In Nevada this weekend, where several candidates including Joe Biden, the former vice president, and Pete Buttigieg, the mayor of South Bend, Ind., made campaign stops, Democratic voters rarely brought up impeachment unless prompted by a reporter. When they did discuss the topic, they were more likely to talk about how distasteful they found President Trump rather than endorse the impeachment proceedings themselves.
At an event for Mr. Biden on Friday, for instance, Norm Jolicoeur, 65, of Concord, Calif., said he thought the president’s recent actions regarding Ukraine were “atrocious.” But he was more interested in hearing Mr. Biden’s thoughts about health care and “what his first actions will be if he wins the presidency.”
In Reno on Saturday night, the Nevada State Democratic Party hosted Mr. Buttigieg and Tom Steyer, a billionaire former hedge fund investor who recently qualified for the October debate, at a “Keep Nevada Blue” dinner. Though the subject of impeachment hovered in the air, the state’s Democratic officeholders were far more focused on electing Democrats up and down the ticket than on the inquiry happening 3,000 miles across the country.
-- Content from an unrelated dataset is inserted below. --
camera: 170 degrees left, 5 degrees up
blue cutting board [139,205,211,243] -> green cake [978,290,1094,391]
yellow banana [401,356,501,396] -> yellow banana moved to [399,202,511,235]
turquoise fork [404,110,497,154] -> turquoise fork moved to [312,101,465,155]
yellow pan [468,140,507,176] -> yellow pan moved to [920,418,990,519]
During brief addresses, Senators Catherine Cortez Masto and Jacky Rosen both highlighted issues important to Nevadans — and urged voters to oust Mr. Trump at the ballot box.
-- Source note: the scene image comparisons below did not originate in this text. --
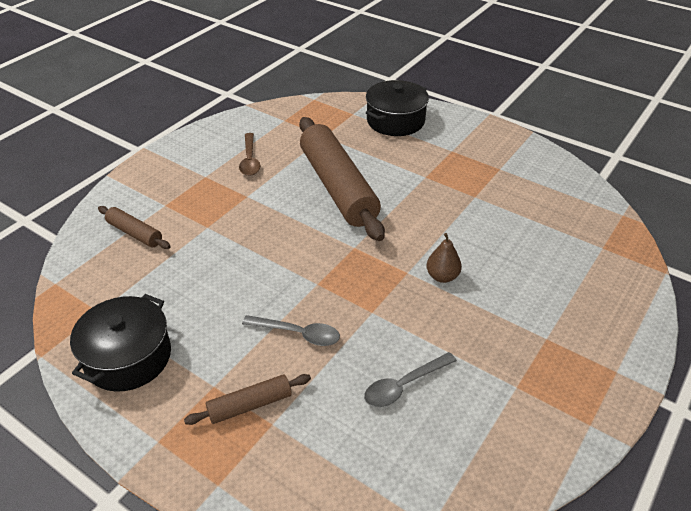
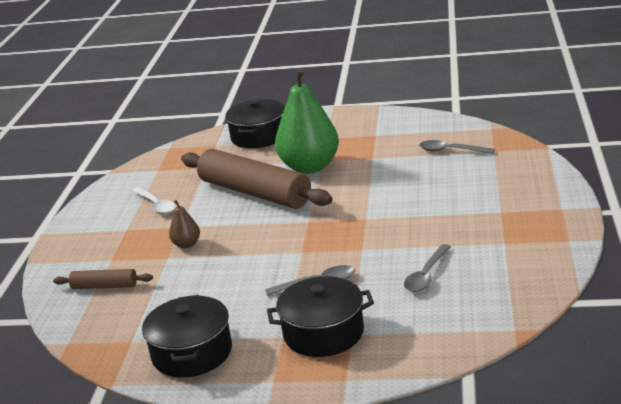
camera: 25 degrees left, 15 degrees down
brown rolling pin [184,374,311,425] -> black pot [267,276,374,357]
brown spoon [239,133,261,176] -> white spoon [132,187,175,214]
brown pear [426,233,462,283] -> brown pear moved to [169,200,200,248]
none -> green pear [275,69,339,174]
none -> grey spoon [419,140,495,154]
In interviews, neither senator seemed particularly anxious to talk about impeachment: Both said they wanted to hear the evidence before deciding whether to vote to impeach Mr. Trump should it get to the Senate. “I think we have to get to the bottom of it,” Ms. Cortez Masto said. “I think we have to continue that investigation to make sure we are understanding all of the facts.”